At the conclusion of the evidence the court instructed the jury relative to the burden of proof as follows, over the objection and exception of appellants:

‘ ‘ Gentlemen of the jury, I instructed you awhile ago that the burden of proof is on the defendant, Union Life Insurance Company, to prove the indebtedness of R. W. Shelby to the People’s Bank at the time of his death, but I have changed my mind, so I am now instructing you that the burden of proof is on the plaintiff (appellant) to establish this.”

The controlling question involved on this appeal is whether the court properly instructed the jury with reference to the burden of proof. There is no ambiguity in the clause designating the beneficiaries in the policies. The People’s Bank of Ozark was primarily made the beneficiary in case R. W. Shelby was indebted to it at the time of his death, to the extent of such'indebtedness, and the executors, administrators or assigns of R. W. Shelby were made the beneficiaries of any surplus remaining after paying said indebtedness. It was clearly the duty of the insurance company to pay such indebtedness as. existed out of the insurance money to the People’s Bank of Ozark first. The clause designating the beneficiaries made no particular requirement as to the character of proof that should be made of the death of the insured and the existence of his indebtedness to the bank. We think the affidavit of the death and indebtedness was sufficient showing to warrant the appellee in making the payment. There is no testimony in the record tending to show that it made the payment in bad faith. It is alleged in the fourth and fifth paragraphs of the com*741plaint, upon which a recovery was sought, that the payment was made in had faith, and that R. W. Shelby owed the hank nothing- at the time of his death. It was. necessary, in order to recover, to sustain the allegations by weight or preponderance of the evidence. The record fails to reflect any evidence tending to establish either of the allegations. Appellants contend and argue that the burden rested upon appellee to show that R. W. Shelby owed it the amount of $10,000 at the time of his death. In other words, appellants treated the answer of appellee as an acknowledgment of the debt and a plea of payment. The real issues, according to the pleadings, were the allegations contained in the complaint, to the effect that no debt existed, and that payment was made by appellee to the bank in bad faith. If no proof had been taken, necessarily, under the pleadings, the appel-lee would have prevailed. Section 4113 of Crawford & Moses’ Digest provides:

“The burden of proof in the whole action lies, on the party who would be defeated if no evidence were given on either side.”

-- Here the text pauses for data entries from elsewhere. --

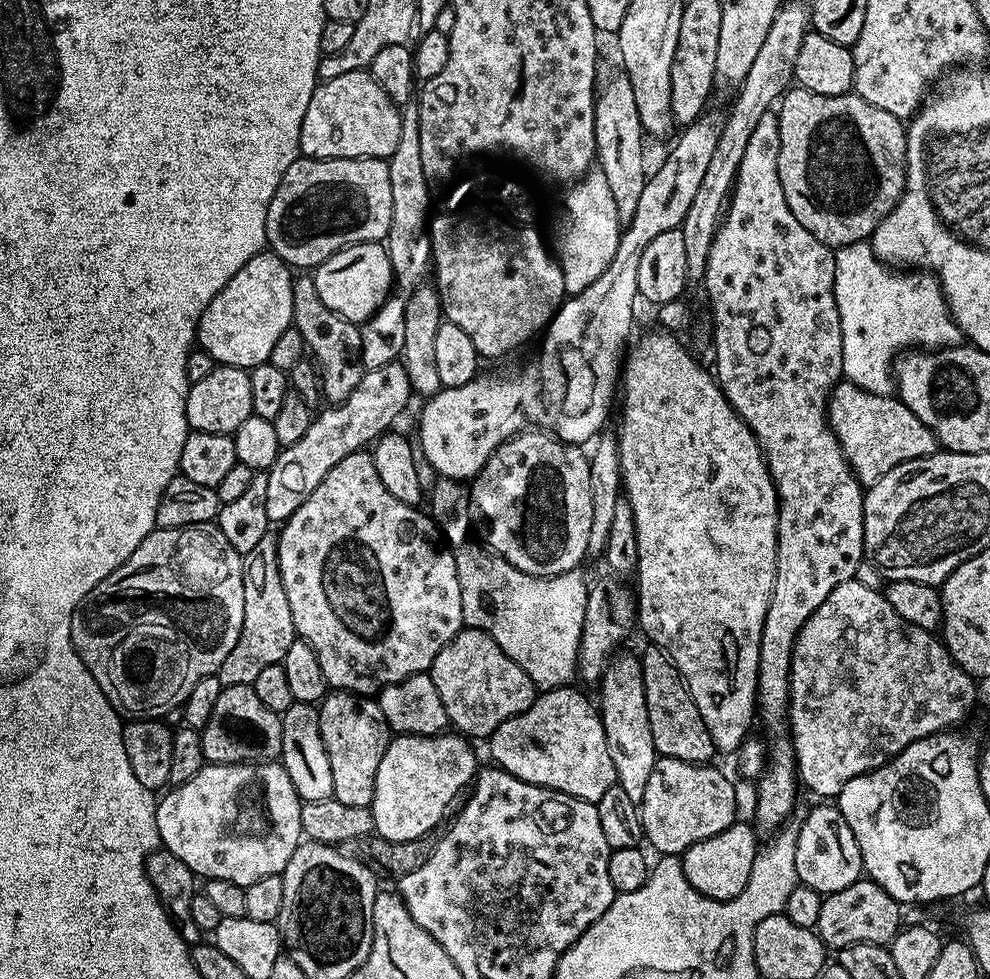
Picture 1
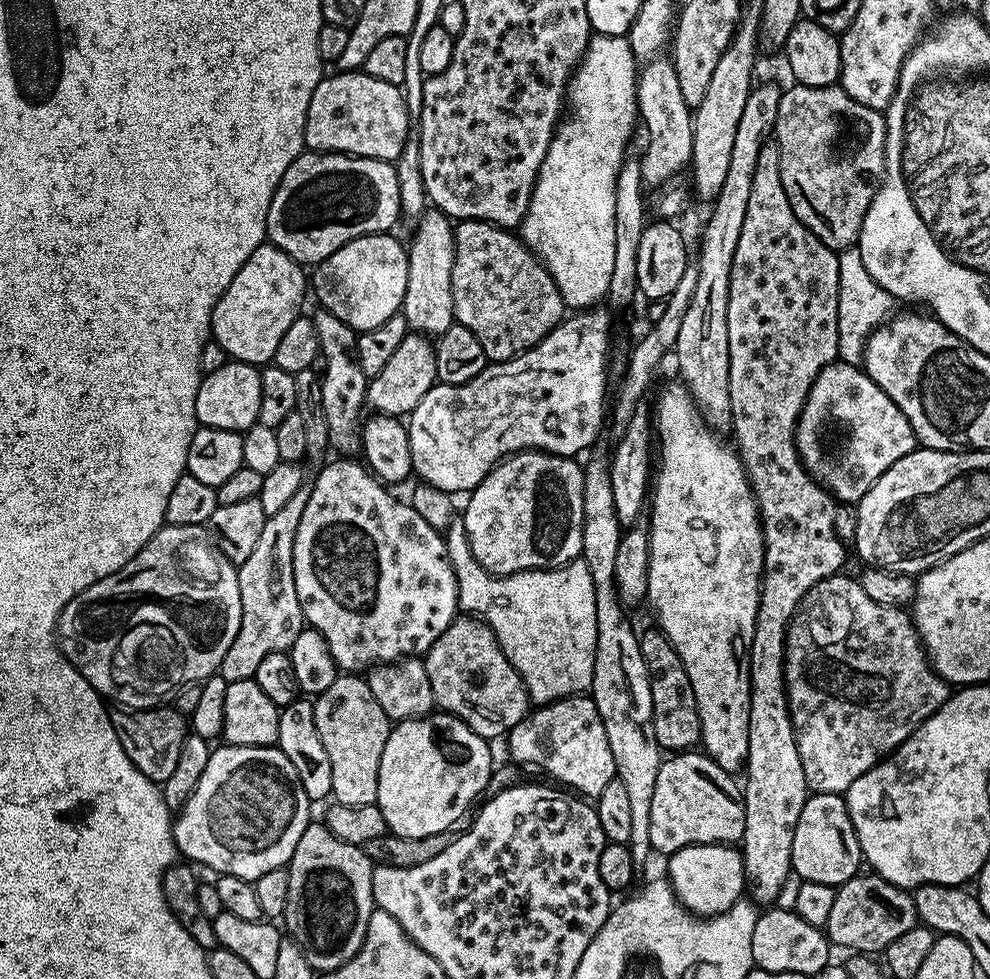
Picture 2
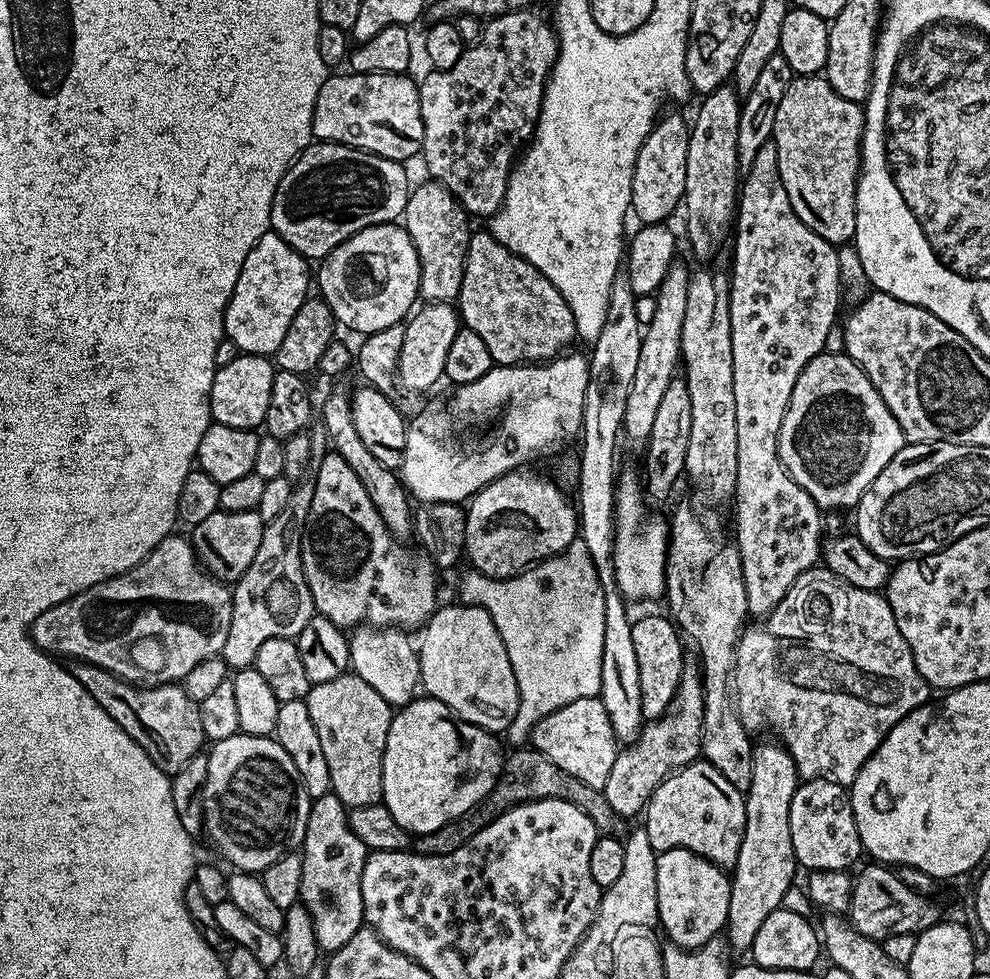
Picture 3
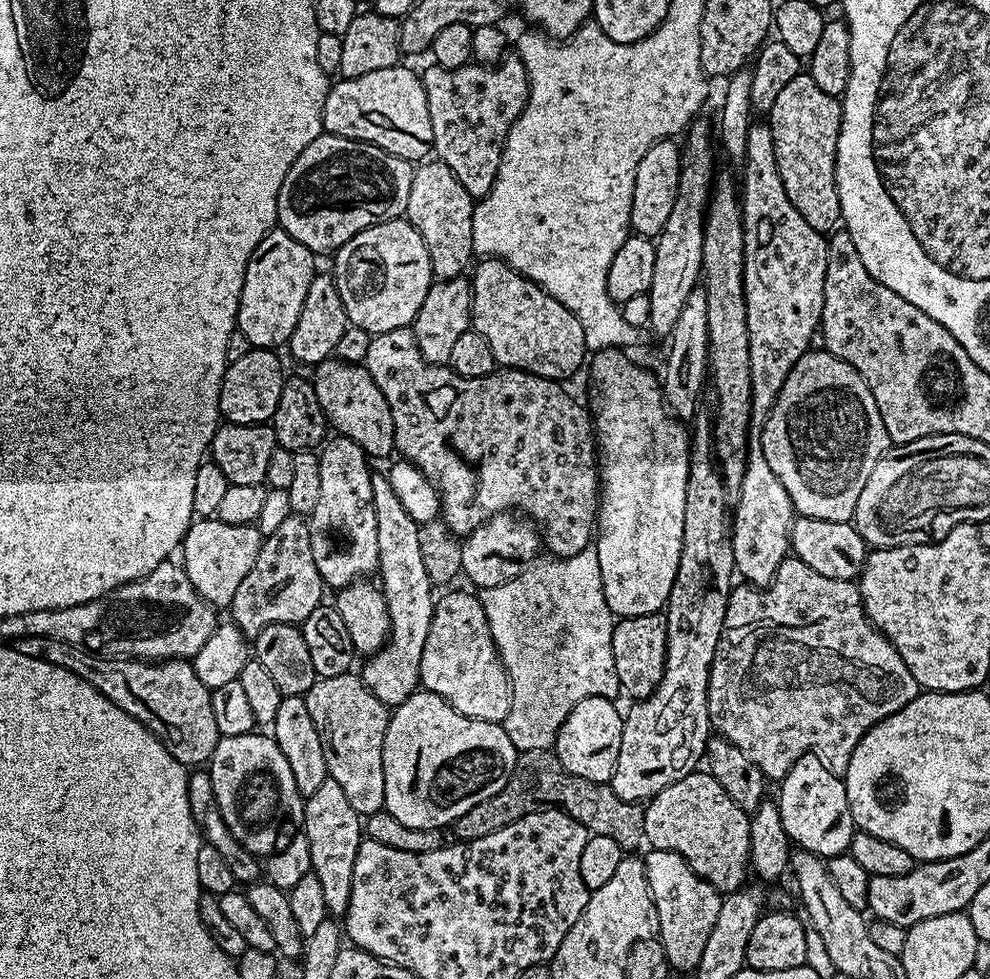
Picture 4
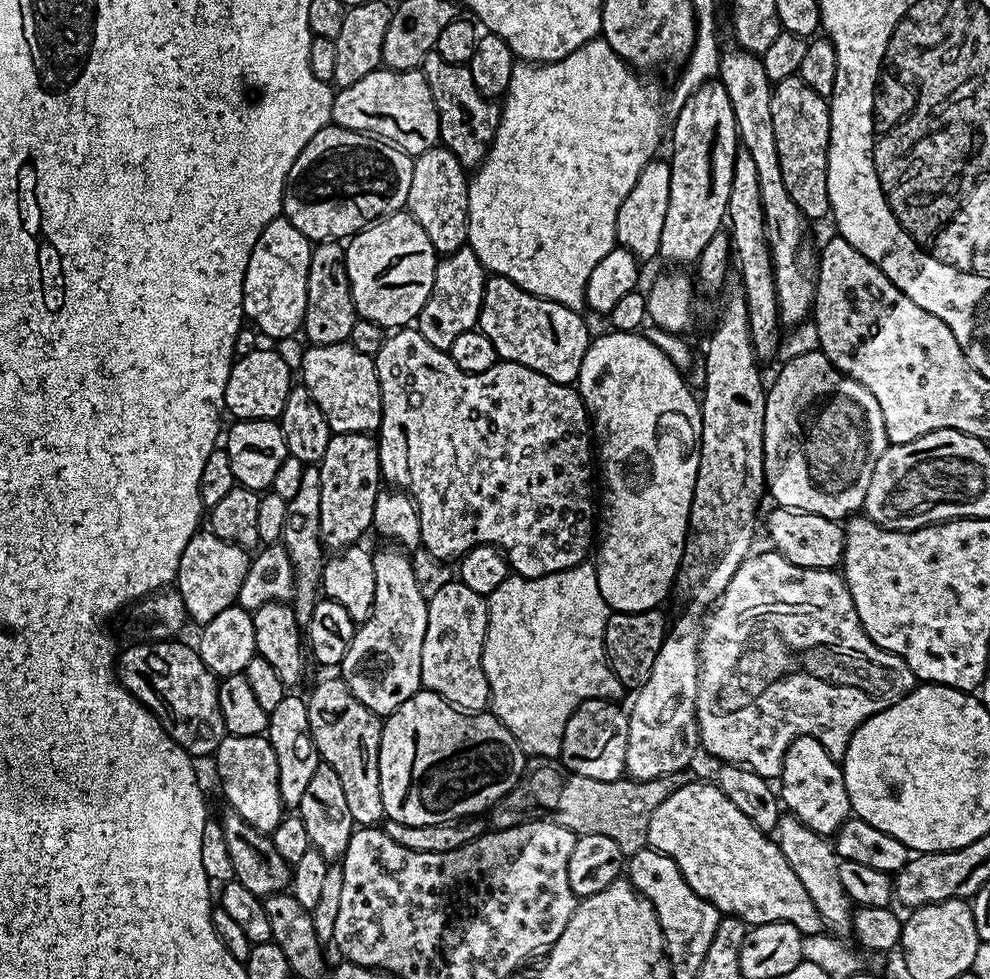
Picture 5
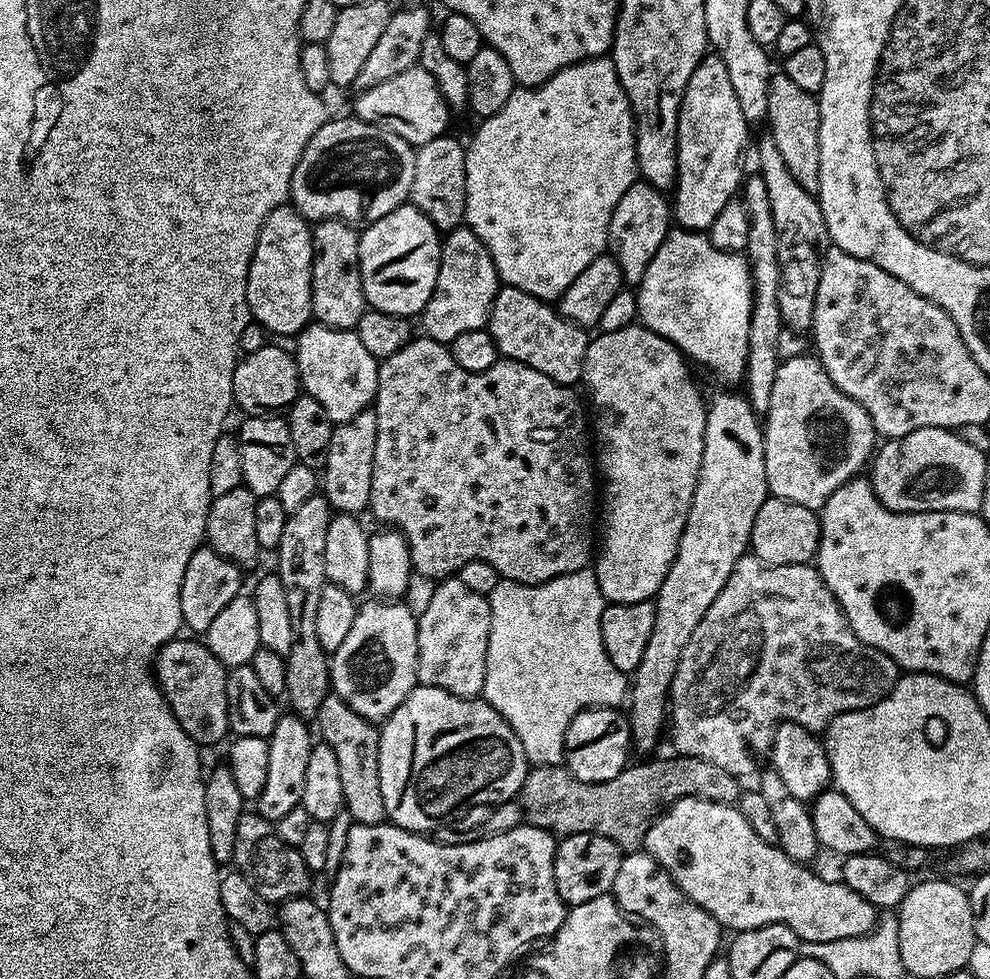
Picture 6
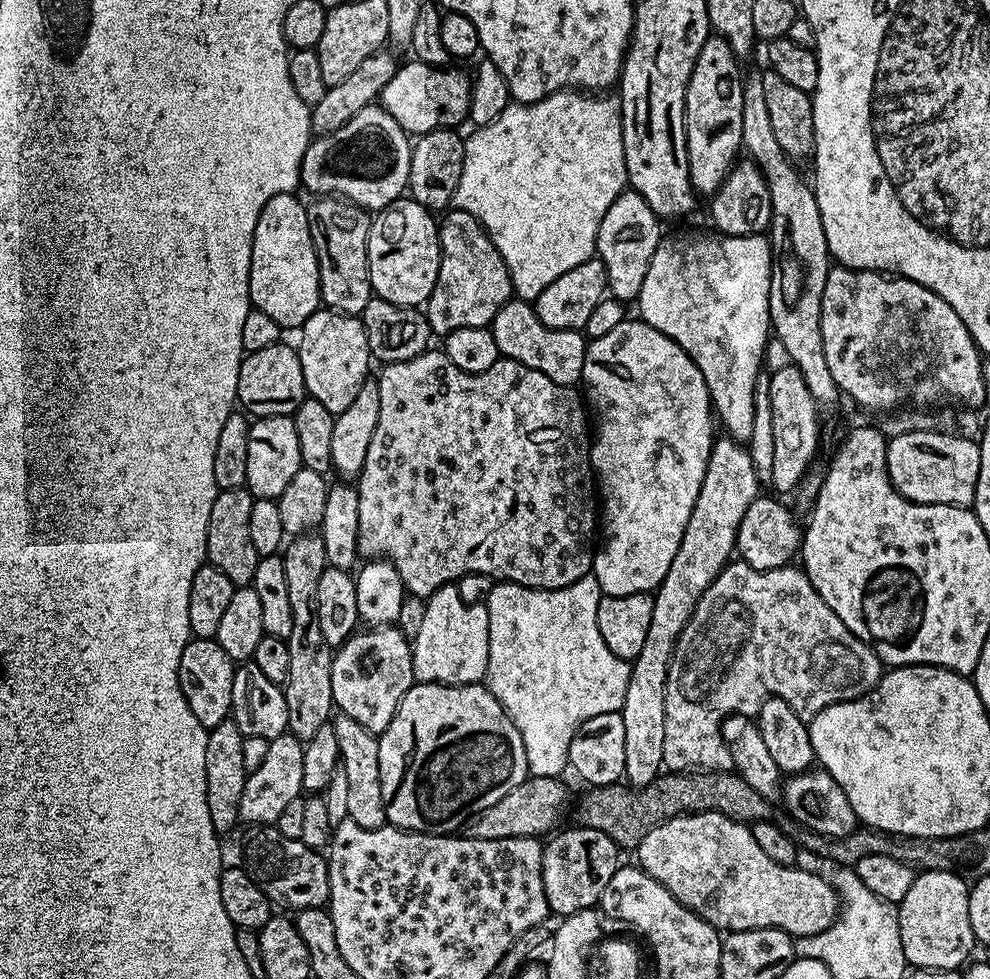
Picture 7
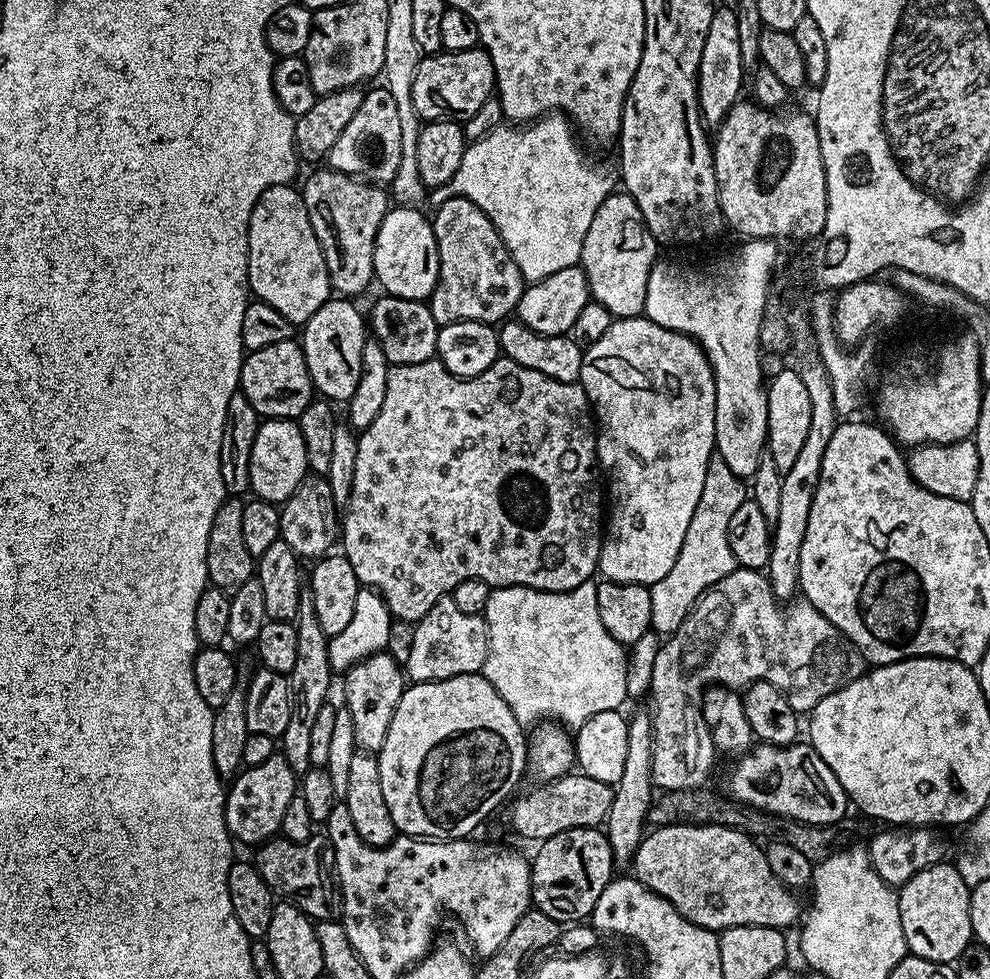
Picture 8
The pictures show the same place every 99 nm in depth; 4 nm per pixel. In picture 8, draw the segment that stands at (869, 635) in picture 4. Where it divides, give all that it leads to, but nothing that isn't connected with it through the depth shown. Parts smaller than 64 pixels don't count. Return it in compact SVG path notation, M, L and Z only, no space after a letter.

This court ruled in the case of Looney v. Potts, 163 Ark. 310, 260 S. W. 23 (quoting syllabus):

“A suit to recover a sum alleged to have been obtained fraudulently by procuring plaintiff, who could not read, to sign a check for more than the intended amount, was not a suit on the check, but for deceit, and the burden of proof was on the plaintiff, under Crawford & Moses’ Digest, § 4113, placing the burden of proof on the party who would be defeated if no evidence was given on either side.”

The court correctly instructed the jury, in the instant case, that the burden of proof rested upon appellants.

No error appearing, the judgment is affirmed.